You are a good artist but find selling art is hard, really hard. If you are “unknown” it can seem next to impossible. Sure you can sell to friends and relatives but to make art your business you need a much wider audience.
That audience will not have heard of you, won’t care about your problems and will not want to pay anymore than they have to for your work. Gaining and maintaining a profitable following is not easy but it is essential if you are to succeed.
The first thing to come to terms with is that selling your art (as opposed to making it) is a business. You sell - they buy … a business. Painting may be your calling but living from it is a business.

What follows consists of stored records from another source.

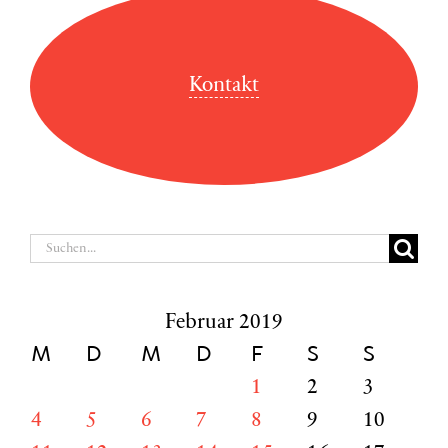
Kontakt
Suche
nach:
Februar 2019
M
D
M
D
F
S
S
1
2
3
4
5
6
7
8
9
10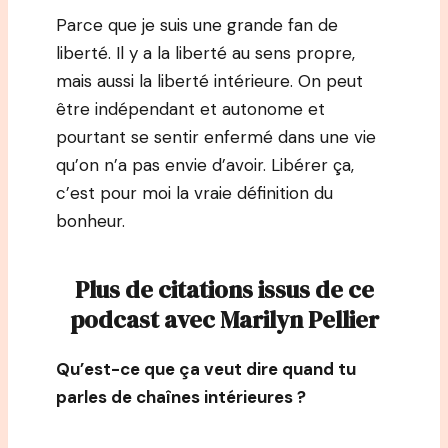
Parce que je suis une grande fan de
liberté. Il y a la liberté au sens propre,
mais aussi la liberté intérieure. On peut
être indépendant et autonome et
pourtant se sentir enfermé dans une vie
qu’on n’a pas envie d’avoir. Libérer ça,
c’est pour moi la vraie définition du
bonheur.
Plus de citations issus de ce
podcast avec Marilyn Pellier
Qu’est-ce que ça veut dire quand tu
parles de chaînes intérieures ?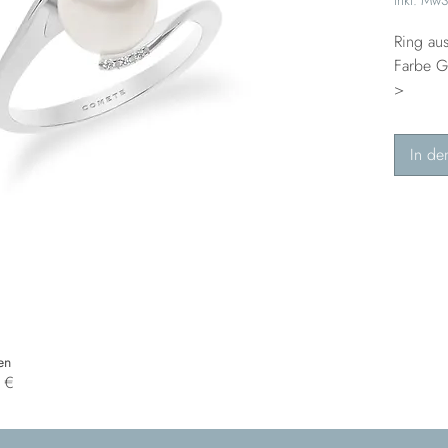
Ring au
Farbe G
>
In de
en
0 €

All businesses compete for customers and their money. You compete not only with other artists but other things that your customers could choose to spend their money on. So you may lose out to a sofa, or a holiday in Ibiza.

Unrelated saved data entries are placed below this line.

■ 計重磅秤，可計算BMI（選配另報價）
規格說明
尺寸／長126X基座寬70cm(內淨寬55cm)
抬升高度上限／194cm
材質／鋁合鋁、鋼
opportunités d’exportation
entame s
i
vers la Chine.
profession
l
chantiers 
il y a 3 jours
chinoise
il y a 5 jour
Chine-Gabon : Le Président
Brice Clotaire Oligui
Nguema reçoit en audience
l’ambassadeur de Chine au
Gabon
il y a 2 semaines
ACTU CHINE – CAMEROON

The good news, however, is that similar “rules“ apply to all businesses – even selling art. Sometimes, when making your art is so hard, it is easy to forget it is so easy to fail by neglecting the basics..
So lets have a look at those rules…..
You need to show customers your work.
Unless you want to travel around the world with your portfolio under your arm then most artists produce a catalogue…. mmm … well they would like to and they are very expensive and they get quickly out of date and the colour matching can be patchy and we have to design it and, and …. so we don’t do it.
However the internet has come to our rescue ….. We can create and maintain an on-line portfolio of our work for a fraction of the cost of a physical brochure…
Wham…. bingo….. done that … down the pub and wait for the cash to roll in.